# DATA IN THIS EXERCISE
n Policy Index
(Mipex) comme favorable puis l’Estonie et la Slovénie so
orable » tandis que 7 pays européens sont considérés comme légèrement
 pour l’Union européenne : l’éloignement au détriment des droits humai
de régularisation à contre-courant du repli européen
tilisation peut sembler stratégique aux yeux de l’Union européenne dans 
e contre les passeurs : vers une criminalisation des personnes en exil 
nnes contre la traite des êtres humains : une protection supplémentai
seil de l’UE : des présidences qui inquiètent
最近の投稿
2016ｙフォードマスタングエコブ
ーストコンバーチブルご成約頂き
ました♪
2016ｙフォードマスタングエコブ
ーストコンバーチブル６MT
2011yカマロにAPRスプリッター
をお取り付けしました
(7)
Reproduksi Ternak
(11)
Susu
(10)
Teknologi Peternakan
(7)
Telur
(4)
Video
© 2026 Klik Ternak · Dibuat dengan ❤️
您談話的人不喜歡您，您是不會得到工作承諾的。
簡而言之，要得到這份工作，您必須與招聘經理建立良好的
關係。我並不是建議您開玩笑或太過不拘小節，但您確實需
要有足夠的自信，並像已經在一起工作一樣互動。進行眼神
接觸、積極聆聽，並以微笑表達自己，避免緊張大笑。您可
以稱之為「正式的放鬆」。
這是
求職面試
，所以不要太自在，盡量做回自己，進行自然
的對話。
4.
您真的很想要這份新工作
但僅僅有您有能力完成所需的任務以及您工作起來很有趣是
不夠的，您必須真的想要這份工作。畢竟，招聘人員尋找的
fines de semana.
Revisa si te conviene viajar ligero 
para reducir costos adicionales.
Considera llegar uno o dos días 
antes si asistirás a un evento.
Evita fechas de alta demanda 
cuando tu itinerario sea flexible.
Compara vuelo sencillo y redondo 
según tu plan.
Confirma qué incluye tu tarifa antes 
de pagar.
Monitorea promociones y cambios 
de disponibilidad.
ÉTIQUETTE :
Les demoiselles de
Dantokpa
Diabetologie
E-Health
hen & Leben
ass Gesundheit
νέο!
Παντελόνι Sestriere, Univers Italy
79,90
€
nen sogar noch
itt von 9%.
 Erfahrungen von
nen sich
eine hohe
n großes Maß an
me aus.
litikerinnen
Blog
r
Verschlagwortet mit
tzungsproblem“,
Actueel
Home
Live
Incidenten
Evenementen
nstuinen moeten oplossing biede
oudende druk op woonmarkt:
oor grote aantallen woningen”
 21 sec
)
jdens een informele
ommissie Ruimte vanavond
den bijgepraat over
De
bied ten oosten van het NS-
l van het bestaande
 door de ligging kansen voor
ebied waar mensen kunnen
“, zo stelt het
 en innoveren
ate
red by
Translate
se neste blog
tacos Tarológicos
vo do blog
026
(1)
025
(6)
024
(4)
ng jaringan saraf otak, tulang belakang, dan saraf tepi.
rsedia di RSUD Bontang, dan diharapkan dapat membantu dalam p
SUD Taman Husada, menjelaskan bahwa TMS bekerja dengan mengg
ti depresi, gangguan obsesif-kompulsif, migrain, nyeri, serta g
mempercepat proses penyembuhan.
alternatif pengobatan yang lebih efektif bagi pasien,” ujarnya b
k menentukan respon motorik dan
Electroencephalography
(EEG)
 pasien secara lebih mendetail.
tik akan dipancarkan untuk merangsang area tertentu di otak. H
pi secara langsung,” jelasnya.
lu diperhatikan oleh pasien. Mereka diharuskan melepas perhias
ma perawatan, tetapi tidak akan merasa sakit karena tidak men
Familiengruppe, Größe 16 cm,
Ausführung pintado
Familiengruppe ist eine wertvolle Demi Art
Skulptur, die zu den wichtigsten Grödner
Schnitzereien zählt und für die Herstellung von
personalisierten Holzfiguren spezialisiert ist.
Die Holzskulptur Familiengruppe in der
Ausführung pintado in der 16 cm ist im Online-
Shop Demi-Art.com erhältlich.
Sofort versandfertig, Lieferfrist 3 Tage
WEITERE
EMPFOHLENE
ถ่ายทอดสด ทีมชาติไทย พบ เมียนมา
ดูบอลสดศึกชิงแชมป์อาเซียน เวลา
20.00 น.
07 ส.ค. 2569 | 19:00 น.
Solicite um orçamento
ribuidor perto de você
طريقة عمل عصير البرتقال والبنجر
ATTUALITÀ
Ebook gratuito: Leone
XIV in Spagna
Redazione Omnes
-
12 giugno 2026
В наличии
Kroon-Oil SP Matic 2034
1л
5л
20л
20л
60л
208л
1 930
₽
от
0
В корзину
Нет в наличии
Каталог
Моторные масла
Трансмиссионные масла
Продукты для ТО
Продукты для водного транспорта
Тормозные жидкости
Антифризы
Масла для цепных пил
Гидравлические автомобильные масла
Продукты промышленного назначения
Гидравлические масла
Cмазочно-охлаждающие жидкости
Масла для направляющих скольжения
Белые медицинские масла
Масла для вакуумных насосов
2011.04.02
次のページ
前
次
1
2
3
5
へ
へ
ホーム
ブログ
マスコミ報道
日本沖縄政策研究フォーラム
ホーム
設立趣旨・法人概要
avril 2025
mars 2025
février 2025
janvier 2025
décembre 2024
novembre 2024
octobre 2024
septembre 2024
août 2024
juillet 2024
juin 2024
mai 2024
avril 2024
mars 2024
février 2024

# WORK TO COMPLETE
Restate the listing in full, word for word.

# EXERCISE RESPONSE
n Policy Index
(Mipex) comme favorable puis l’Estonie et la Slovénie so
orable » tandis que 7 pays européens sont considérés comme légèrement
 pour l’Union européenne : l’éloignement au détriment des droits humai
de régularisation à contre-courant du repli européen
tilisation peut sembler stratégique aux yeux de l’Union européenne dans 
e contre les passeurs : vers une criminalisation des personnes en exil 
nnes contre la traite des êtres humains : une protection supplémentai
seil de l’UE : des présidences qui inquiètent
最近の投稿
2016ｙフォードマスタングエコブ
ーストコンバーチブルご成約頂き
ました♪
2016ｙフォードマスタングエコブ
ーストコンバーチブル６MT
2011yカマロにAPRスプリッター
をお取り付けしました
(7)
Reproduksi Ternak
(11)
Susu
(10)
Teknologi Peternakan
(7)
Telur
(4)
Video
© 2026 Klik Ternak · Dibuat dengan ❤️
您談話的人不喜歡您，您是不會得到工作承諾的。
簡而言之，要得到這份工作，您必須與招聘經理建立良好的
關係。我並不是建議您開玩笑或太過不拘小節，但您確實需
要有足夠的自信，並像已經在一起工作一樣互動。進行眼神
接觸、積極聆聽，並以微笑表達自己，避免緊張大笑。您可
以稱之為「正式的放鬆」。
這是
求職面試
，所以不要太自在，盡量做回自己，進行自然
的對話。
4.
您真的很想要這份新工作
但僅僅有您有能力完成所需的任務以及您工作起來很有趣是
不夠的，您必須真的想要這份工作。畢竟，招聘人員尋找的
fines de semana.
Revisa si te conviene viajar ligero 
para reducir costos adicionales.
Considera llegar uno o dos días 
antes si asistirás a un evento.
Evita fechas de alta demanda 
cuando tu itinerario sea flexible.
Compara vuelo sencillo y redondo 
según tu plan.
Confirma qué incluye tu tarifa antes 
de pagar.
Monitorea promociones y cambios 
de disponibilidad.
ÉTIQUETTE :
Les demoiselles de
Dantokpa
Diabetologie
E-Health
hen & Leben
ass Gesundheit
νέο!
Παντελόνι Sestriere, Univers Italy
79,90
€
nen sogar noch
itt von 9%.
 Erfahrungen von
nen sich
eine hohe
n großes Maß an
me aus.
litikerinnen
Blog
r
Verschlagwortet mit
tzungsproblem“,
Actueel
Home
Live
Incidenten
Evenementen
nstuinen moeten oplossing biede
oudende druk op woonmarkt:
oor grote aantallen woningen”
 21 sec
)
jdens een informele
ommissie Ruimte vanavond
den bijgepraat over
De
bied ten oosten van het NS-
l van het bestaande
 door de ligging kansen voor
ebied waar mensen kunnen
“, zo stelt het
 en innoveren
ate
red by
Translate
se neste blog
tacos Tarológicos
vo do blog
026
(1)
025
(6)
024
(4)
ng jaringan saraf otak, tulang belakang, dan saraf tepi.
rsedia di RSUD Bontang, dan diharapkan dapat membantu dalam p
SUD Taman Husada, menjelaskan bahwa TMS bekerja dengan mengg
ti depresi, gangguan obsesif-kompulsif, migrain, nyeri, serta g
mempercepat proses penyembuhan.
alternatif pengobatan yang lebih efektif bagi pasien,” ujarnya b
k menentukan respon motorik dan
Electroencephalography
(EEG)
 pasien secara lebih mendetail.
tik akan dipancarkan untuk merangsang area tertentu di otak. H
pi secara langsung,” jelasnya.
lu diperhatikan oleh pasien. Mereka diharuskan melepas perhias
ma perawatan, tetapi tidak akan merasa sakit karena tidak men
Familiengruppe, Größe 16 cm,
Ausführung pintado
Familiengruppe ist eine wertvolle Demi Art
Skulptur, die zu den wichtigsten Grödner
Schnitzereien zählt und für die Herstellung von
personalisierten Holzfiguren spezialisiert ist.
Die Holzskulptur Familiengruppe in der
Ausführung pintado in der 16 cm ist im Online-
Shop Demi-Art.com erhältlich.
Sofort versandfertig, Lieferfrist 3 Tage
WEITERE
EMPFOHLENE
ถ่ายทอดสด ทีมชาติไทย พบ เมียนมา
ดูบอลสดศึกชิงแชมป์อาเซียน เวลา
20.00 น.
07 ส.ค. 2569 | 19:00 น.
Solicite um orçamento
ribuidor perto de você
طريقة عمل عصير البرتقال والبنجر
ATTUALITÀ
Ebook gratuito: Leone
XIV in Spagna
Redazione Omnes
-
12 giugno 2026
В наличии
Kroon-Oil SP Matic 2034
1л
5л
20л
20л
60л
208л
1 930
₽
от
0
В корзину
Нет в наличии
Каталог
Моторные масла
Трансмиссионные масла
Продукты для ТО
Продукты для водного транспорта
Тормозные жидкости
Антифризы
Масла для цепных пил
Гидравлические автомобильные масла
Продукты промышленного назначения
Гидравлические масла
Cмазочно-охлаждающие жидкости
Масла для направляющих скольжения
Белые медицинские масла
Масла для вакуумных насосов
2011.04.02
次のページ
前
次
1
2
3
5
へ
へ
ホーム
ブログ
マスコミ報道
日本沖縄政策研究フォーラム
ホーム
設立趣旨・法人概要
avril 2025
mars 2025
février 2025
janvier 2025
décembre 2024
novembre 2024
octobre 2024
septembre 2024
août 2024
juillet 2024
juin 2024
mai 2024
avril 2024
mars 2024
février 2024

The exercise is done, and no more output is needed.